Se a expectativa de vida dos brasileiros passou de 34 anos, em 1900, para 75 anos, em 2015, foi graças à ciência. “Isso por meio da descoberta e da implementação de novas tecnologias para saneamento, vacinas e técnicas terapêuticas. Um exemplo recente foi a resposta imediata da ciência brasileira à epidemia de zika, elucidando sua relação com a microcefalia. Isso foi possível graças ao apoio recebido no passado, de agências como CNPq, Capes, Finep e das fundações estaduais de amparo à pesquisa (FAPs)”, afirma o cientista.

Para os especialistas, esse vazio de investimentos vai penalizar o país por décadas, colocando em risco as conquistas já alcançadas. A biomédica Sabrina Lisboa, pesquisadora da Faculdade de Medicina da USP de Ribeirão Preto, reforça o protesto. “Se você toma medicamento, se você toma vacina, se você se trata, é graças à ciência. O mesmo vale para a tecnologia. Se hoje você está conectado com o mundo todo, é por causa de pesquisas. Sem ciência, não estaríamos aqui hoje”, frisa.

A matemática italiana Luna LoMonaco, pesquisadora do Instituto de Matemática e Estatística (IME/USP), chegou ao Brasil há quatro anos e meio para fazer seu doutorado. “Vi muitos colegas desistirem de pesquisas incríveis e promissoras porque não conseguiam o investimento necessário. Quem conseguiu ficar, foi se adaptando e trabalhando com o que tinha”, conta.

Segundo Sabrina Lisboa, para não deixar os projetos parados, diversos cientistas tiram dinheiro do próprio bolso. “Você já tem a pesquisa e ganha o edital, mas o dinheiro não sai. O número de pesquisadores endividados porque pagaram sozinhos seus projetos não é pequeno. O pior é quando o dinheiro do empréstimo acaba e fica tudo pela metade do caminho, já que você não pode se comprometer com mais dívidas”, frisa.

Para Angélica Vieira, coordenadora do Laboratório de Microbiota e Imunomodulação (LMI) da UFMG, o impacto maior é para os jovens. “Eles não têm apoio suficiente com os poucos editais de financiamento abertos e acabam desistindo”, avalia.

“Muitos cientistas talentosos vão para outros países, porque lá eles têm os recursos necessários. Já tive experiências na Europa e nos EUA, e sabe o que os cientistas estrangeiros sentem por nós? Um profundo respeito e uma grande consideração, porque eles nos veem fazendo muito com pouco”, afirma Angélica.

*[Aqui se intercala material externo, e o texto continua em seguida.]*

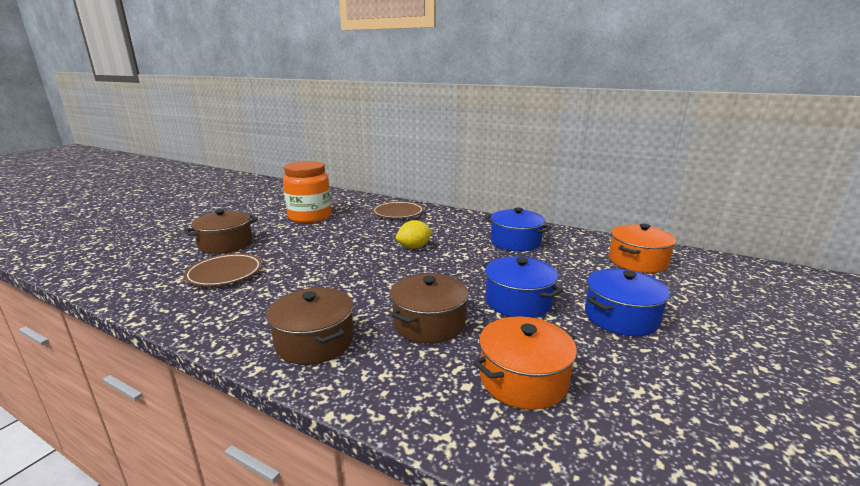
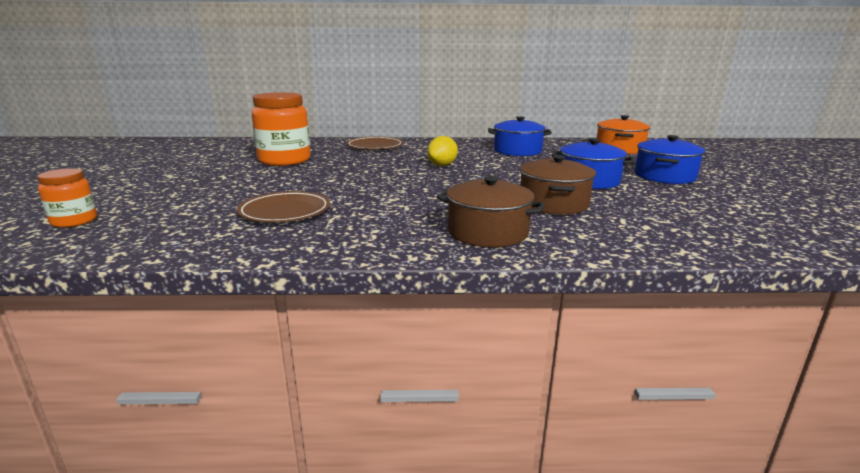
camera: 30 degrees left, 0 degrees up
(116, 250) = (74, 221): none -> orange jar
(226, 244) = (229, 192): brown pot -> none
(523, 379) = (671, 215): orange pot -> none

Setor é chave para retomar crescimento

O papel da ciência e da tecnologia é fundamental em períodos de crise, pois promove uma recuperação da economia de maneira sustentável, afirma Luiz Davidovich, presidente da Academia Brasileira de Ciência. Para ele, o Brasil deveria ao menos dobrar o atual investimento na área, que não passa de 1% do Produto Interno Bruto (PIB).

“A União Europeia planeja usar, em 2020, 3% do PIB em pesquisa e desenvolvimento, e a China, 2,5%. Os EUA investem 2,7%. Coreia do Sul e Israel, mais do que 4%. Em 2008, no auge da crise mundial, o presidente da China anunciou que, apesar da redução da taxa de crescimento, o investimento em pesquisa básica aumentaria em 26%. Hoje, estão à frente dos americanos em tecnologias sofisticadas, como a comunicação quântica”, compara o especialista.

Para recomeçar, Davidovich sugere ter o domínio da tecnologia para o lançamento e a confecção de satélites, do incentivo a energias alternativas, do desenvolvimento de novas tecnologias para a agropecuária e de inovações na área de saúde.